Methods: Retrospective chart review.

Results: A 40 y/o male underwent a SPK transplant from a 28 y/o donor. Pancreas ischemia time was 440 minutes. IS consisted on Thymoglubulin, FK, MMF and steroids. Graft developed immediate pancreatitis and patient received octreotide treatment sq for 1 week and remained asymptomatic. A few days later needed exploratory laparotomy for intraabdominal collection of pancreatic fluid and peripancreatic fat necrosis requiring drainage, wash out and multiple drains placement. Patient developed a pancreatic fistulae of 300cc daily. Received treatment with IM octreotide 20mg (Sandostatin LARTM)monthly and antibiotics. Fistula output soon became below 100cc daily and then decreased slowly. Fistulogram confirmed a well directed fistula with no spillage of fluid within the abdominal cavity. Follow up was performed by weekly CT scan initially and then monthly. No fever or clinical symptoms occurred during treatment. After 3.5 months the fistula output stopped. CT scan confirmed resolution of fistula with no collections. Patient never received insulin of required dialysis and is now over 1 year after transplant with both grafts functioning.

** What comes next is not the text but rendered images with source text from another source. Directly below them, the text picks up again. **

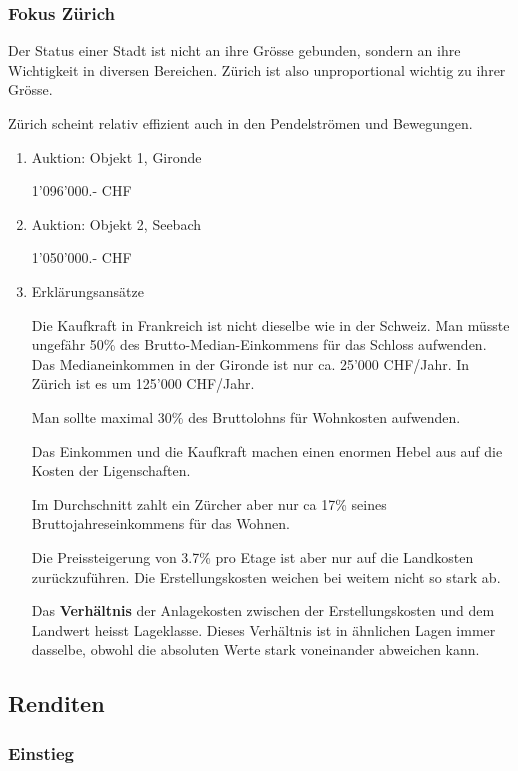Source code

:\documentclass[11pt]{article}
\begin{document}
\subsubsection{Fokus Zürich}
\label{sec-2-2-3}

Der Status einer Stadt ist nicht an ihre Grösse gebunden, sondern an ihre
Wichtigkeit in diversen Bereichen. Zürich ist also unproportional wichtig zu
ihrer Grösse.

Zürich scheint relativ effizient auch in den Pendelströmen und Bewegungen.

\begin{enumerate}
\item Auktion: Objekt 1, Gironde
\label{sec-2-2-3-1}

1'096'000.- CHF

\item Auktion: Objekt 2, Seebach
\label{sec-2-2-3-2}

1'050'000.- CHF

\item Erklärungsansätze
\label{sec-2-2-3-3}

Die Kaufkraft in Frankreich ist nicht dieselbe wie in der Schweiz. Man
müsste ungefähr 50\% des Brutto-Median-Einkommens für das Schloss
aufwenden. Das Medianeinkommen in der Gironde ist nur ca. 25'000
CHF/Jahr. In Zürich ist es um 125'000 CHF/Jahr.

Man sollte maximal 30\% des Bruttolohns für Wohnkosten aufwenden.

Das Einkommen und die Kaufkraft machen einen enormen Hebel aus auf die
Kosten der Ligenschaften.

Im Durchschnitt zahlt ein Zürcher aber nur ca 17\% seines
Bruttojahreseinkommens für das Wohnen.

Die Preissteigerung von 3.7\% pro Etage ist aber nur auf die Landkosten
zurückzuführen. Die Erstellungskosten weichen bei weitem nicht so stark
ab.

Das \textbf{Verhältnis} der Anlagekosten zwischen der Erstellungskosten und dem
Landwert heisst Lageklasse. Dieses Verhältnis ist in ähnlichen Lagen immer
dasselbe, obwohl die absoluten Werte stark voneinander abweichen kann.
\end{enumerate}

\subsection{Renditen}
\label{sec-2-3}

\subsubsection{Einstieg}
\label{sec-2-3-1}
\end{document}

Conclusions: Graft pancreatitis is a much feared condition that can become life threatening. Pancreatic or peripancreatic necrosis with pancreatic fistulae often times requires graft pancreatectomy. Conservative management of this condition with antibiotics and IM octreotide can be performed with an excellent outcome provided that no clinical symptoms or fever develop. Very close follow up is required both clinically and imaging.